Blue said the department has heard from the community that low level marijuana possessions are not an enforcement priority. He said this can be seen in the quarterly report where there was a significant decrease of marijuana charges.
The quarterly report shows a decrease in the number of charges for No Operator's Licenses (NOLs) from this year to last in response to community feedback. NOLs are given when a person is pulled over and does not have a license to show police.
“We’ve heard from our community that if they are legally unable to get a driver's license but are otherwise following the law, then maybe it’s not a huge priority that we charge them,” Blue said.
Further efforts to increase police transparency in Chapel Hill include the body worn cameras. The department has purchased a total of 45 body worn cameras for front-line officers.
“The capability to go back and look at an encounter and figure out what you can learn from that, how you might train better, or council, or mentor an employee, or provide feedback for a community member. That’s just priceless stuff, ” Blue said.
Town Council Member Michael Parker said transparency concerns have arisen due to national and local events.
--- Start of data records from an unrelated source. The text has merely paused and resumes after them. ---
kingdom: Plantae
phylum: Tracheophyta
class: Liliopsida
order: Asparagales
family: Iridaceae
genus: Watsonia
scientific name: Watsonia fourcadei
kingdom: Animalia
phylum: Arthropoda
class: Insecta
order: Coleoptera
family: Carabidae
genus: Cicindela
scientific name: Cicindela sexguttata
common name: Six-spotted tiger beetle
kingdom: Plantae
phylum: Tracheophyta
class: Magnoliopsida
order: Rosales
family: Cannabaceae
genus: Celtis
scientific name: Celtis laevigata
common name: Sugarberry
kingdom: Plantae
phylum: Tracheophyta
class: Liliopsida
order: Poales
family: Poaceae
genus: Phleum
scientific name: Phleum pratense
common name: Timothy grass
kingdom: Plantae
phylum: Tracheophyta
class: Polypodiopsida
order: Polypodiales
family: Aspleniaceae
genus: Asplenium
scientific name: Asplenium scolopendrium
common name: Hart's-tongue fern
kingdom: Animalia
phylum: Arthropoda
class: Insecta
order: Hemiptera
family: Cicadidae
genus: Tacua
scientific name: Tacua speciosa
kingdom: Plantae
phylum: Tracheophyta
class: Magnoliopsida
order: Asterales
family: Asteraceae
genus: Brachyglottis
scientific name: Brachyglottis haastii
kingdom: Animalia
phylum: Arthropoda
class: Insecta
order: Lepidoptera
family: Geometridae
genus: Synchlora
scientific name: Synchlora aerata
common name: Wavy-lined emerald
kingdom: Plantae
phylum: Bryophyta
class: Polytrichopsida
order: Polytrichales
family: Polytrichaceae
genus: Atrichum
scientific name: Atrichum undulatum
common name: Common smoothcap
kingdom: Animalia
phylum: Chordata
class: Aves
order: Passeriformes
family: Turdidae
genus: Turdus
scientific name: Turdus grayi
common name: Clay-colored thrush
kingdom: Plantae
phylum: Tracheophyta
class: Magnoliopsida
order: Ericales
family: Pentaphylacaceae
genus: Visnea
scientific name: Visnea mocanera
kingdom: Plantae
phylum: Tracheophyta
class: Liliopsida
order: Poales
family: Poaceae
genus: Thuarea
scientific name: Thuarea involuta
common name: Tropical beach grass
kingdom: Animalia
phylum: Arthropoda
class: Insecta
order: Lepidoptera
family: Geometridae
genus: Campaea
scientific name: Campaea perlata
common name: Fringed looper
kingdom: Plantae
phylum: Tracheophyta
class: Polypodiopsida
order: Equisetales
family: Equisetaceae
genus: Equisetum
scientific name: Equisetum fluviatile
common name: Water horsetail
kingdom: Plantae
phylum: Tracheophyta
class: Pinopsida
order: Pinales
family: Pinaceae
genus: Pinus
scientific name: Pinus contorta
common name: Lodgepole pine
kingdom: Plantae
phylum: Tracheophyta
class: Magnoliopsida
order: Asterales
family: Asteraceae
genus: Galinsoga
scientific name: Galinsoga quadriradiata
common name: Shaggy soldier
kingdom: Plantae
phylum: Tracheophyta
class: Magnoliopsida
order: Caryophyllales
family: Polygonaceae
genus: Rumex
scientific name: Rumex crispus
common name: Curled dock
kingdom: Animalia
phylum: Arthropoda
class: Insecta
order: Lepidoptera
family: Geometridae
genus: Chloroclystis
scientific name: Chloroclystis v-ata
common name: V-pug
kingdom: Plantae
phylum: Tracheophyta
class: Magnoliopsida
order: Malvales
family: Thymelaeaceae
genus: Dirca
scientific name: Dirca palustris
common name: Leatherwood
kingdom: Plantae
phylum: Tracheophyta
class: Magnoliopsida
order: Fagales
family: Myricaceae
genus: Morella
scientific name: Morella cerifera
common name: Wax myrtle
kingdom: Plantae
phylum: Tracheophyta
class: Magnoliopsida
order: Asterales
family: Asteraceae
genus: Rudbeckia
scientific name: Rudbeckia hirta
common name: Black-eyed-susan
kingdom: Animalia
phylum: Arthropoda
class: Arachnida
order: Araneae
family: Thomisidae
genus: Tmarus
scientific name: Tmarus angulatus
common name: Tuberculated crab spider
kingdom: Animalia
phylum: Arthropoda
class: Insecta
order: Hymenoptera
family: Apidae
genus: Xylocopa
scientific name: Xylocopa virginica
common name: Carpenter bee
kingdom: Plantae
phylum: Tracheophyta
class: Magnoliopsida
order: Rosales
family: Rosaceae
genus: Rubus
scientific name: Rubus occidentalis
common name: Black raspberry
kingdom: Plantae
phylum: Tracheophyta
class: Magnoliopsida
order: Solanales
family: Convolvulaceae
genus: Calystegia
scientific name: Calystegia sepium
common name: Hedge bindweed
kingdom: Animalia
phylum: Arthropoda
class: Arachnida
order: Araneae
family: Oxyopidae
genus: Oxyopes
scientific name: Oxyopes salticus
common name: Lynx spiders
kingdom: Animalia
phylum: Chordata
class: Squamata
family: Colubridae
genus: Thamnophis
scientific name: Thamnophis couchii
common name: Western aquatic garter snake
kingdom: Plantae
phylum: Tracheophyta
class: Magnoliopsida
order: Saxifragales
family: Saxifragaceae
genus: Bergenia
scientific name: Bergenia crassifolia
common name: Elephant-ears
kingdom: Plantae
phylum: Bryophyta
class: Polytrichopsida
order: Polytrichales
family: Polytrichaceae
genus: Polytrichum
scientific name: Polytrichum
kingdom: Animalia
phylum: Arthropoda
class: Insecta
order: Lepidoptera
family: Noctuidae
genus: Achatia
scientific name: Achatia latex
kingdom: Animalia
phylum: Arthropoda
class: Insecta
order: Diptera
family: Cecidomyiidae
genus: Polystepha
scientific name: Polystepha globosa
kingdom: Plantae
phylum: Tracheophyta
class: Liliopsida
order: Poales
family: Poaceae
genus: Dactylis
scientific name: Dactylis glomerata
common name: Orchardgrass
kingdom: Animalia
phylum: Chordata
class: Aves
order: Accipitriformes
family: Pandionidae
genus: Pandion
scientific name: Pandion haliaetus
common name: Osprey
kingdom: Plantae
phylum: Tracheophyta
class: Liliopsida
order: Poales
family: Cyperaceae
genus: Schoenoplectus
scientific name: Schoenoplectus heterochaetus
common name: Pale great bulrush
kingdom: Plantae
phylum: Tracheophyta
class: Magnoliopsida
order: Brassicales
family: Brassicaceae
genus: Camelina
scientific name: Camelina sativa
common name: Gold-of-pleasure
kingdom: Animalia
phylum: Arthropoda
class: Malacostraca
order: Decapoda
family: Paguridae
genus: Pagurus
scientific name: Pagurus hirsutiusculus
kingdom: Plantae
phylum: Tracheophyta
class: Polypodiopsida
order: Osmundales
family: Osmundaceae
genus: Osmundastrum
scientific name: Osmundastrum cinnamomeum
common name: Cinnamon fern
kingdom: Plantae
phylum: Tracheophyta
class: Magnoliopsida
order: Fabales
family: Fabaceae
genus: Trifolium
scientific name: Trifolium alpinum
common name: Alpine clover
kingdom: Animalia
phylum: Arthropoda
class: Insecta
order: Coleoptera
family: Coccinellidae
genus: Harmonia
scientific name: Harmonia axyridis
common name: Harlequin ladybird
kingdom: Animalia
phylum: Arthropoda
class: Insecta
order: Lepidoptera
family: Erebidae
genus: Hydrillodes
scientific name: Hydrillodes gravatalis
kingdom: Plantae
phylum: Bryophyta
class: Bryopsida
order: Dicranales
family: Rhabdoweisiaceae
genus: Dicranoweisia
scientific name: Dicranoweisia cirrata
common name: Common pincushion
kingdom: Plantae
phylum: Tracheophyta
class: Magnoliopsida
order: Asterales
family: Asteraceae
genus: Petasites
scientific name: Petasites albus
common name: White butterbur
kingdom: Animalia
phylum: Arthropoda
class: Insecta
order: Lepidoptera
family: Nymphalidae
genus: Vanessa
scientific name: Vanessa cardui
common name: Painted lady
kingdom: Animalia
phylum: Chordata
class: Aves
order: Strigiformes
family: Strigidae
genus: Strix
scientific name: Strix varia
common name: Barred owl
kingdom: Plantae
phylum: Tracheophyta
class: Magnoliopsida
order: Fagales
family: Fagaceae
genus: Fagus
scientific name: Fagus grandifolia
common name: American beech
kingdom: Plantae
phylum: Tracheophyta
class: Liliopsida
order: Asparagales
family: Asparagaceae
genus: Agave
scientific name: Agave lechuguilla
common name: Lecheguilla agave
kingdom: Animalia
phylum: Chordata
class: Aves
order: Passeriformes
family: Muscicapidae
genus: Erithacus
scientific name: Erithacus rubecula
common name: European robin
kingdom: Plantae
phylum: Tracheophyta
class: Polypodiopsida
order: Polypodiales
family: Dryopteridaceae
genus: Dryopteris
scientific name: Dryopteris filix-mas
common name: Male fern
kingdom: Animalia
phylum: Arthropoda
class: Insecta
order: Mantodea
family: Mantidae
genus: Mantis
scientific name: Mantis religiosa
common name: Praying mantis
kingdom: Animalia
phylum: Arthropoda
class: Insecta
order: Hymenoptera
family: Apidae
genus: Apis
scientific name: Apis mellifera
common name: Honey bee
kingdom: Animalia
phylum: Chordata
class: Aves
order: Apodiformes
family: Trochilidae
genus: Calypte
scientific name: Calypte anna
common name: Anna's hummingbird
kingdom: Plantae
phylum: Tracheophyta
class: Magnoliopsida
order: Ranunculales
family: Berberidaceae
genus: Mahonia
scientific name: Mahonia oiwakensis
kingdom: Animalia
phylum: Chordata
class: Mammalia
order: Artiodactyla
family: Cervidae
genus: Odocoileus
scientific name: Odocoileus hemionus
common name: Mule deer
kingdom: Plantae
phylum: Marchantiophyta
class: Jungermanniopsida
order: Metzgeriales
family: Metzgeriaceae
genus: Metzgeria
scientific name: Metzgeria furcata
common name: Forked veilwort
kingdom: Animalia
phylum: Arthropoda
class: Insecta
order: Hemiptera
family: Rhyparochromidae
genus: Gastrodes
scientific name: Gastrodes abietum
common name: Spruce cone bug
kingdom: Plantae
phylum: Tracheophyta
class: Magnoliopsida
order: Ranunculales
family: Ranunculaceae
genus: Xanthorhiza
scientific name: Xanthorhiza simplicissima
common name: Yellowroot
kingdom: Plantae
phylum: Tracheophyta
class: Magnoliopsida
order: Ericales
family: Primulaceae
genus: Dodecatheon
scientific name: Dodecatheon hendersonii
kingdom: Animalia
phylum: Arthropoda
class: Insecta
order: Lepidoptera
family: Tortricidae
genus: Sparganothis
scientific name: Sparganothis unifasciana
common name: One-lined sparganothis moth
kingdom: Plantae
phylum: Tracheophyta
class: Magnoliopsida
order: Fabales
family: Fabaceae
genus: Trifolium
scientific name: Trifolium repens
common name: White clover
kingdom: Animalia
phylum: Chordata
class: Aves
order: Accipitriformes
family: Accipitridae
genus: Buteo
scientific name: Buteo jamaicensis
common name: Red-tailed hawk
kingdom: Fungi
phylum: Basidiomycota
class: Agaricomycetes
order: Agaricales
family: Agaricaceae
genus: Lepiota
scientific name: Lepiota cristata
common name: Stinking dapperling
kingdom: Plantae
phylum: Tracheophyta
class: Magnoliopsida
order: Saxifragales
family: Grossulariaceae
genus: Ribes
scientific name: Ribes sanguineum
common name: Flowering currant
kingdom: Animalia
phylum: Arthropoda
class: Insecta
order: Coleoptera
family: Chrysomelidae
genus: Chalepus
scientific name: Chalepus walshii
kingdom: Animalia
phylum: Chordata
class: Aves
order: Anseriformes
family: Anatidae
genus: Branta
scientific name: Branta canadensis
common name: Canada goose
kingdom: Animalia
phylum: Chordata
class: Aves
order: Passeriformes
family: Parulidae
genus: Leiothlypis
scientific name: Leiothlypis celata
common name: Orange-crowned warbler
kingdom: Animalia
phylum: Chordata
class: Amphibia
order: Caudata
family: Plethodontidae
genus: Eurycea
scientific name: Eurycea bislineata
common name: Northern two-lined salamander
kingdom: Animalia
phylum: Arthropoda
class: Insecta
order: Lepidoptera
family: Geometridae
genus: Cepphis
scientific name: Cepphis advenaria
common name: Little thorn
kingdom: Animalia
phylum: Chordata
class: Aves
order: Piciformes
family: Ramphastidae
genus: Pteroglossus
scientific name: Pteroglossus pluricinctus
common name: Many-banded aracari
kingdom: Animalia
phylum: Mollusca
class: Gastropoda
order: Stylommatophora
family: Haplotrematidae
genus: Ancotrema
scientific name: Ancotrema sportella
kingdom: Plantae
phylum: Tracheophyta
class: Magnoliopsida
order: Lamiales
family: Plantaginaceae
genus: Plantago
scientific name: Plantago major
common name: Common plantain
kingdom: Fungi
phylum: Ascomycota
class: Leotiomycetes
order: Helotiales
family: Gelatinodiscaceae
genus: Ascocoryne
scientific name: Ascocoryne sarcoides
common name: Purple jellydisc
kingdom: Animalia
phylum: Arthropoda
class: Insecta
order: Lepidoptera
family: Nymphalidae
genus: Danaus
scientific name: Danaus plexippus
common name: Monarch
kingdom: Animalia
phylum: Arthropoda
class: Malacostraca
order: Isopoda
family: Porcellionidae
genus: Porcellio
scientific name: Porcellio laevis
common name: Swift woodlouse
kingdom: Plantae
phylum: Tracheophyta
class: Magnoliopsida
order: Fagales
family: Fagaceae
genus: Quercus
He said he hopes in the future these quarterly reports will allow the town council to spot emerging concerns early and be proactive about it.
Town Council Member Nancy Oates said she acknowledges that some communities don’t see police officers as someone to turn to when they need help, she believes these reports will increase trust in the communities.
Blue said he was proud of the long history of transparency in Chapel Hill’s police department and hopes these reports can increase that trust in response to national events.
“The work we do is on behalf of our community and hopefully it is representative of what our community expects,” Blue said. “And we think it makes sense to report that out."